Sous l’ancien président Satoru Iwata, Nintendo a lancé les Directs comme un moyen de parler directement au consommateur. Ce faisant, l’entreprise évite non seulement la presse, mais aussi les médias publicitaires traditionnels comme la télévision. Nintendo diffuse toujours des publicités à la télévision, mais il n’a pas la possibilité de parler directement aux clients pendant quarante minutes à la fois. Et, pendant ce temps, Nintendo contrôle complètement le message à un degré plus élevé que les événements en personne, où les choses peuvent mal jouer dans la pièce, comme elles l’ont fait avec la conférence de presse désastreuse de Nintendo à l’E3 2008.

Nintendo sait ce qu’il fait. Les directs sont bien faits, informatifs et intéressants. L’image de marque et la présentation sont toutes au point, mais ce qui sépare les directs d’une autre campagne publicitaire élégante, c’est que les gens ont un investissement émotionnel dans Nintendo.

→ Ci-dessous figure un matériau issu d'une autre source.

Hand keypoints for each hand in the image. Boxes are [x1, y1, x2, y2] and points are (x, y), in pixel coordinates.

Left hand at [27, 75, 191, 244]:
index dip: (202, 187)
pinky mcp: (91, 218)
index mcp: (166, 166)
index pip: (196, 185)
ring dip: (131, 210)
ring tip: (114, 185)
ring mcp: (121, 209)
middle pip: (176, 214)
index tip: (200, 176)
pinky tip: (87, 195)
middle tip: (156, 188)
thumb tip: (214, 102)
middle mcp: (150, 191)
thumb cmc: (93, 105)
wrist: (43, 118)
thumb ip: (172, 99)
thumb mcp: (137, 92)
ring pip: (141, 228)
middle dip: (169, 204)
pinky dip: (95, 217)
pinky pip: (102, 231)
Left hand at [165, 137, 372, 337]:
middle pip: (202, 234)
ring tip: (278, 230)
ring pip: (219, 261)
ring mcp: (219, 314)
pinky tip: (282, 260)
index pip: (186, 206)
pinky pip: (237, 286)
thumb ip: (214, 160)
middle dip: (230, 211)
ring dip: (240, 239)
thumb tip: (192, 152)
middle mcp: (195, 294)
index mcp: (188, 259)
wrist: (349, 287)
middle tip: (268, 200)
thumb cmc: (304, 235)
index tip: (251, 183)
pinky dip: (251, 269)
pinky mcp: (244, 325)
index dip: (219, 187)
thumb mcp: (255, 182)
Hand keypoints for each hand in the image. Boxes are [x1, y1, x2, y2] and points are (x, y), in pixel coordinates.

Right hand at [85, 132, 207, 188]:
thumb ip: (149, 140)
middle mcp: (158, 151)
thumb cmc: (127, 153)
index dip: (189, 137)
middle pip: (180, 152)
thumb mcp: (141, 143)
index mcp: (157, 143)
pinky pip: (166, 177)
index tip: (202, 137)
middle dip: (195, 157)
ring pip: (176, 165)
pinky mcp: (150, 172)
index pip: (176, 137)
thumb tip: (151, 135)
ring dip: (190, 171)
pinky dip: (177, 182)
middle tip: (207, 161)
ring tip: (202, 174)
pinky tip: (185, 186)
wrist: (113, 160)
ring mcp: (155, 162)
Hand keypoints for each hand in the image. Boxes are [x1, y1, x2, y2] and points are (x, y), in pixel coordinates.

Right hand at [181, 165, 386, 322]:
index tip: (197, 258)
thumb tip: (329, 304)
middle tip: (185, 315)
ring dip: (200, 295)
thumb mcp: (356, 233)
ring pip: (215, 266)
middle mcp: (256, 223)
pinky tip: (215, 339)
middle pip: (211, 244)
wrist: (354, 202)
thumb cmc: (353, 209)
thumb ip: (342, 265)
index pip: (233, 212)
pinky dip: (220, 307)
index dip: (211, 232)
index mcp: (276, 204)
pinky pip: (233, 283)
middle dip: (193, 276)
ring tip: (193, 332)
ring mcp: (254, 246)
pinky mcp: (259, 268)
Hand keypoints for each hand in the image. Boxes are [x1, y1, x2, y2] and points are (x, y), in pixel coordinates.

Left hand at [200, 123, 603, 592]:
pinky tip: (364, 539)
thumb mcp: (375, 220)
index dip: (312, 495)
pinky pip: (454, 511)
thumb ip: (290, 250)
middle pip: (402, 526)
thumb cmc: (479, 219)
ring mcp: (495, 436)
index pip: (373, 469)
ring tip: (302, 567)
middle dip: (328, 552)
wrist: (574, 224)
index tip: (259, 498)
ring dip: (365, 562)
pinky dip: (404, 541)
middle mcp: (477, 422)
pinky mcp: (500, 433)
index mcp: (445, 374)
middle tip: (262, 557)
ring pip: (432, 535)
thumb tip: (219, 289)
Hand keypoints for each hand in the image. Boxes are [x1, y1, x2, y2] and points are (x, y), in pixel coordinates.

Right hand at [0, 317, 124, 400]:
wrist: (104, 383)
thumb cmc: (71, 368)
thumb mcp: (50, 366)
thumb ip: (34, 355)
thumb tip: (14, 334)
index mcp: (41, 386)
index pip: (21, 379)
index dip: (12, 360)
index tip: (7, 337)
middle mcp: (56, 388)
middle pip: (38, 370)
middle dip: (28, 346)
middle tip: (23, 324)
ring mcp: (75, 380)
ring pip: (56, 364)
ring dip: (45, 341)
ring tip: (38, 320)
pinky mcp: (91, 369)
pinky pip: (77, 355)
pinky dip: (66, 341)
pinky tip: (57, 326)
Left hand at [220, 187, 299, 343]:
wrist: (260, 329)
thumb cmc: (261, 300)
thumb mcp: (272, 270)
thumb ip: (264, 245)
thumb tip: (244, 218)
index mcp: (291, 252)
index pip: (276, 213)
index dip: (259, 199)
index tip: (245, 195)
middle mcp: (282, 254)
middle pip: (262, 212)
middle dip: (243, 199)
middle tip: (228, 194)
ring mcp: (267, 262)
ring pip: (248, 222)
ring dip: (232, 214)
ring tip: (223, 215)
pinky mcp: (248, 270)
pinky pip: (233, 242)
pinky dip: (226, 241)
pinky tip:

Ainsi, regarder un Nintendo Direct ne consiste pas simplement à absorber un communiqué de presse en direct, mais un moyen pour les fans de se connecter aux jeux et au matériel de l’entreprise ainsi qu’à la culture environnante. Ce qui fait que les gens anticipent ces présentations, c’est que Nintendo a l’habitude de faire des annonces.

Puisque Nintendo fait l’actualité et que les directs sont divertissants, les gens les regardent et la presse les couvre. Mais divertir est différent du divertissement, et le reportage est différent du gâchis.